— Start of Provided text —
Beyond the Rah-Rah (For a Change)

Afghan Deployment Vermont.jpg

It’s actually rare to see a media picture of a soldier and his family going to pieces before shipping out.

…Messes with our war denial.

(image: AP Toby Talbot/AP via Charlotte Observer Daily Edit. caption: Pfc. Troy Duprey, left, of White River Junction, Vt., hugs his fiance, Tiffany Knapp, as his mother, Gloria, hugs his brother, Josh, before a deployment ceremony in Essex Junction, Vt., Friday, Jan. 8, 2010. Two hundred more Afghanistan-bound troops from the Vermont National Guard are shipping out. They are members of a special training unit of the 86th Infantry Brigade Combat Team based in Rutland.)

  • jtfromBC

    Looks like a big challenge ahead for this *Reserve Unit*…I think I’d be holding on tight and shedding a tear or two before I departed for the mountains of Afghanistan
    The 86th Infantry Brigade Combat Team (Mountain) is a Vermont National Guard light infantry brigade. It was reorganized from an armored brigade into a light infantry brigade as part of the United States Army’s transformation for the 21st century. The brigade commander is taking advantage of the state’s (and the Army’s only) Mountain Warfare school to transform the brigade into specialized mountain troops. – wiki

  • bystander

    I was going to grab a clip from this, but I couldn’t isolate one stanza that applied better than the others…
    Messes with our war denial, indeed.

  • http://doran.pacifist.net doranb

    My first thought was that they were grieving for a loss, perhaps of a family member or dear friend. Then I realized the crying was fear of future loss. Indeed, we don’t often see these photos during modern times.
— End of Provided text —
- **Task details**
Extract the passage of the deployment post from "Afghan Deployment Vermont.jpg" up to and including "our war denial.", copying it word for word. The records are separate material and have nothing to do with the deployment post.
— Start of Raw data —
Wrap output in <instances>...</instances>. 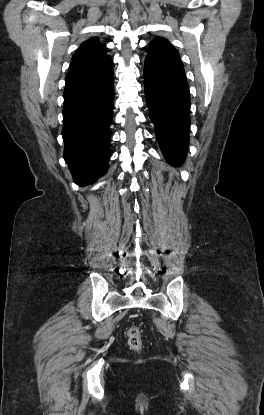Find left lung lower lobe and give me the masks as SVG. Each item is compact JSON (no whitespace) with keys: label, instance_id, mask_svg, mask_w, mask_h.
Wrapping results in <instances>:
<instances>
[{"label":"left lung lower lobe","instance_id":"1","mask_svg":"<svg viewBox=\"0 0 264 415\" xmlns=\"http://www.w3.org/2000/svg\"><path fill=\"white\" fill-rule=\"evenodd\" d=\"M144 89L161 150L169 163L180 165L190 127V93L183 66L146 57Z\"/></svg>","mask_w":264,"mask_h":415}]
</instances>
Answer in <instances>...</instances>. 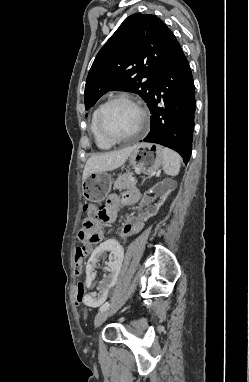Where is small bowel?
Instances as JSON below:
<instances>
[{"mask_svg":"<svg viewBox=\"0 0 249 382\" xmlns=\"http://www.w3.org/2000/svg\"><path fill=\"white\" fill-rule=\"evenodd\" d=\"M138 200L136 194H123L116 195L112 194L108 197L105 205L101 207L102 214L99 219H89L85 218L82 222V226L78 231V240L83 244L82 247L77 248L76 253L80 248H83L86 252L87 250H95V243L101 238L100 221L102 222H112L117 218L119 205H134ZM143 226V219L141 216L132 215L127 218L121 234L124 237H130L137 233ZM76 300V298H75ZM80 304L81 301H77Z\"/></svg>","mask_w":249,"mask_h":382,"instance_id":"obj_1","label":"small bowel"}]
</instances>
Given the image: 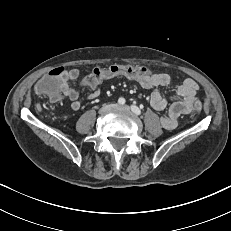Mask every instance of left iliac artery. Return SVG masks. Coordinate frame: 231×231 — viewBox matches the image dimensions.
I'll return each mask as SVG.
<instances>
[{
	"instance_id": "44dca946",
	"label": "left iliac artery",
	"mask_w": 231,
	"mask_h": 231,
	"mask_svg": "<svg viewBox=\"0 0 231 231\" xmlns=\"http://www.w3.org/2000/svg\"><path fill=\"white\" fill-rule=\"evenodd\" d=\"M131 110L136 114V115H140L141 114V110L135 106V105H132L131 106Z\"/></svg>"
}]
</instances>
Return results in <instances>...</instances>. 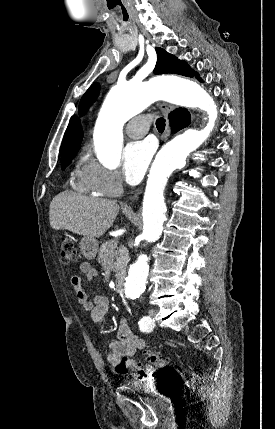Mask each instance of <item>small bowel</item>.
— End of Raw data —
- **Exercise answer**
Afghan Deployment Vermont.jpg

It’s actually rare to see a media picture of a soldier and his family going to pieces before shipping out.

…Messes with our war denial.